I remember the 1980s vividly, particularly the culture. During that time, swathes of the British population tried to present themselves as intensely self-interested. People went out of their way to convince you not only of how selfish they were, but of how selfish was the human being as such.
If you think about that you will see the ridiculous performative contradiction at the heart of any such enterprise: it is the very effort to expose to social view how normal selfishness is that destroys its very mundanity, its very normality. If it were simply a natural human constant, why would selfishness need to be performed and re-performed, and to have this re-iteration exposited and exhibited, almost as if didactically? Here one witnesses not self-interest as normality, as part of a securely ‘natural’ background condition, but as the foregrounded excess of a strenuous (even anxious) attempt to normalise it. Every attempt to show or reveal self-interest as timeless human nature begins with (and ends with) the excess of a performance staged within a historical culture.
This is why the cynical critique of ‘consumerist’ society, alleging individuals simply too self-interested to participate in collective projects, is very far from deserving the name of realism. Indeed this kind of cynicism, far from accurately tracking some kind of general truth, is an ideology springing ultimately from the philosophical anthropologies embedded in a historically specific series of liberal economic theories.
It’s interesting that the Labour Party line at present is essentially Thatcherite anti-democracy: even if the people want anti-austerity, it cannot be offered to them; there is no alternative.
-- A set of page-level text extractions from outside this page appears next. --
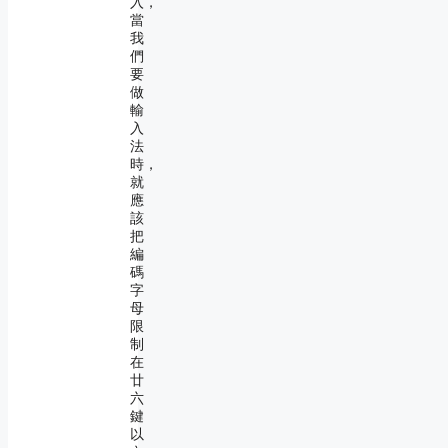
入，
當
我
們
要
做
輸
入
法
時，
就
應
該
把
編
碼
字
母
限
制
在
廿
六
鍵
以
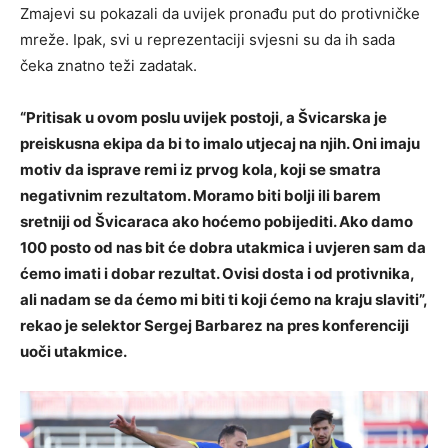
Zmajevi su pokazali da uvijek pronađu put do protivničke
mreže. Ipak, svi u reprezentaciji svjesni su da ih sada
čeka znatno teži zadatak.
“Pritisak u ovom poslu uvijek postoji, a Švicarska je
preiskusna ekipa da bi to imalo utjecaj na njih. Oni imaju
motiv da isprave remi iz prvog kola, koji se smatra
negativnim rezultatom. Moramo biti bolji ili barem
sretniji od Švicaraca ako hoćemo pobijediti. Ako damo
100 posto od nas bit će dobra utakmica i uvjeren sam da
ćemo imati i dobar rezultat. Ovisi dosta i od protivnika,
ali nadam se da ćemo mi biti ti koji ćemo na kraju slaviti”,
rekao je selektor Sergej Barbarez na pres konferenciji
uoči utakmice.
This effectively positions the Labour party (insofar as it is strangulated by New Labour elements and the catachrestically named ‘Progress’ think-tank) to the right of even the IMF.
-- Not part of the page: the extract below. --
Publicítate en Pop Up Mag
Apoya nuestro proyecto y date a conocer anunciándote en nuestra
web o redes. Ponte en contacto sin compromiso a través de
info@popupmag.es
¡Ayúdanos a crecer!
What a complete disgrace: a party that argues away its own oppositional power with the claim that the policies of their supposed enemy, the economics of Cameron and Osborne, are insuperable. Such a stance would be unsupportable against popular dissent; if it could be demonstrated that the will of the people had no democratic representation, that there was a terrible ‘democratic deficit’ at work, then that would amount to an admission that parliamentary politics is deeply broken. That would be a problem for the Labour Party. It would, in effect, deligitimate parliamentary politics, and thus the LP itself.
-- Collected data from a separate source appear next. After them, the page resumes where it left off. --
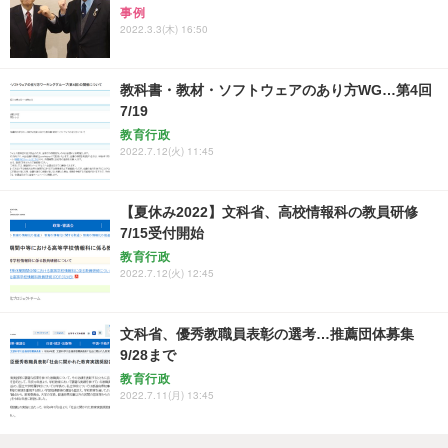
事例
2022.3.3(木) 16:50
教科書・教材・ソフトウェアのあり方WG…第4回
7/19
教育行政
2022.7.12(火) 11:45
【夏休み2022】文科省、高校情報科の教員研修
7/15受付開始
教育行政
2022.7.12(火) 12:45
文科省、優秀教職員表彰の選考…推薦団体募集
9/28まで
教育行政
2022.7.11(月) 13:45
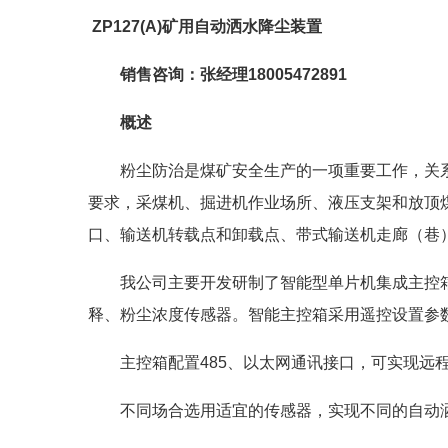
ZP127(A)矿用自动洒水降尘装置
销售咨询：张经理
18005472891
概述
粉尘防治是煤矿安全生产的一项重要工作，关
要求，采煤机、掘进机作业场所、液压支架和放顶
口、输送机转载点和卸载点、带式输送机走廊（巷
我公司主要开发研制了智能型单片机集成主控
释、粉尘浓度传感器。智能主控箱采用遥控设置参
主控箱配置485、以太网通讯接口，可实现远
不同场合选用适宜的传感器，实现不同的自动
Enter Cruddas’ dubious research company intending to show that people don’t want anti-austerity. Showing us that ‘black is white because it said so in the paper’ is not an absurdity but the way things work. Manufacturing consent. Flexing the muscles of ‘Rovean realism’, proving that consensus reality can be constituted only from above. Telling us what the symbolic Other believes is precisely the way to tell us that our principles and desire don’t matter; that we are only isolated individuals and can never amount to a consensus. ‘Public opinion’ as the construct of such research companies is a missile in the hands of political rhetoricians and orators, aimed at an audience keen to know what ‘everyone else’ thinks. This missile’s payload will be policies no-one in particular has mandated, but which a mass dissemination of everyone else’s opinion apparently has.
Let us recall that the big Other does not exist. There is no consensus, only dissensus. The Lie nonetheless functions, as it always does; the power of the Big Other resides precisely in its inexistence — its power or efficacy being both performative and relatively autonomous. A battle in that field — the murky field of the ‘effectively true’ — is always taking place, and we are at present losing quite utterly. The connection to a ‘real movement that abolishes’ stuff is lacking on the side of representation, just as whatever real movements exist lack representation. We have abandoned a Labour Party and an electoral politics that has abandoned us. Corbyn’s fight inside the LP mirrors our own political struggles and may even stir them somewhat, but it doesn’t quite touch them.